____ Document text

Particularly problematic is the female vocation. Discussions about women's rights in the novel raise the suggestion that women might enter the workforce or have aspirations beyond wifehood and motherhood, but Tolstoy does not develop this idea much. Situations in the novel regularly demonstrate that women are at their best and highest purpose when they act as mothers. Anna develops herself intellectually because she is cut off from society and has nothing to do, but her neglect of Annie shows her in a bad light. Anna's love for her son is her most sympathetic character point, but her abandonment of him brings her downfall. Dolly repeatedly finds comfort in caring for her children. And Kitty anxiously awaits her first pregnancy so she will have something substantial to do after she becomes a farmer's wife. The novel makes no effort to reconcile these conflicts, leaving the reader to wrestle with them.

Anna Karenina is also full of discussions on citizenship and social responsibility. Levin's brother Koznyshev is a liberal, as are his friends, such as Pestov, and they believe Russia has to change. They want to see the peasants educated, to give more rights to women, and to increase democratic governance. Levin, on the other hand, has little faith in politics, which is why he withdraws from the local governing council (the zemstvo). The novel demonstrate the abuses of political power in numerous examples, such as the way Stiva gets an additional cushy job and the method by which the liberal aristocrats elect the governor of the province.

________

Exercise A: Using the Anna Karenina passage, explain in one to three sentences why Levin withdraws from the zemstvo.
Exercise B: Write a continuation of the Anna Karenina passage, picking up after its final sentence.

____ Available data

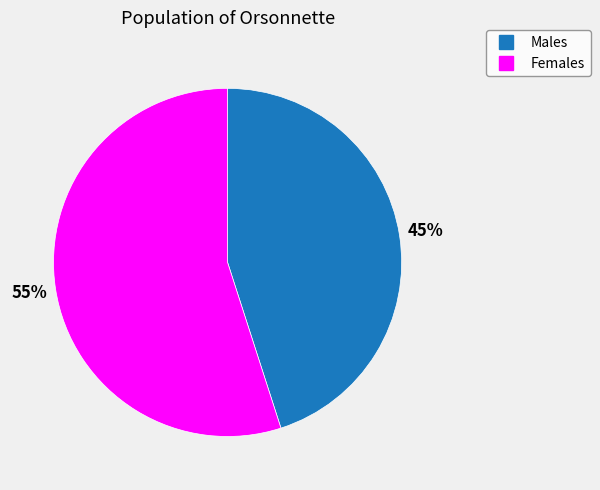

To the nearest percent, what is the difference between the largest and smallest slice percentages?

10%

________

Task result A: Levin withdraws from the zemstvo, the local governing council, because he has little faith in politics. This sets him apart from his brother Koznyshev and friends such as Pestov, who are liberals and believe Russia has to change.

Task result B:
Levin does not believe educating the peasants is his duty. Rather, he sees his social responsibility as extending only as far as the people he directly interacts with. Levin is a mouthpiece for Tolstoy's views. Tolstoy fought in two wars, but then came home and retired to the country. Levin believes he can do good only by involving himself in something that directly affects him. However, by the end of the novel, he seems to lean toward a wider conception of social responsibility, as did his creator. Tolstoy continued to steer clear of politics, but his ideas about what he could do to help the world expanded as he matured in his spiritual thought.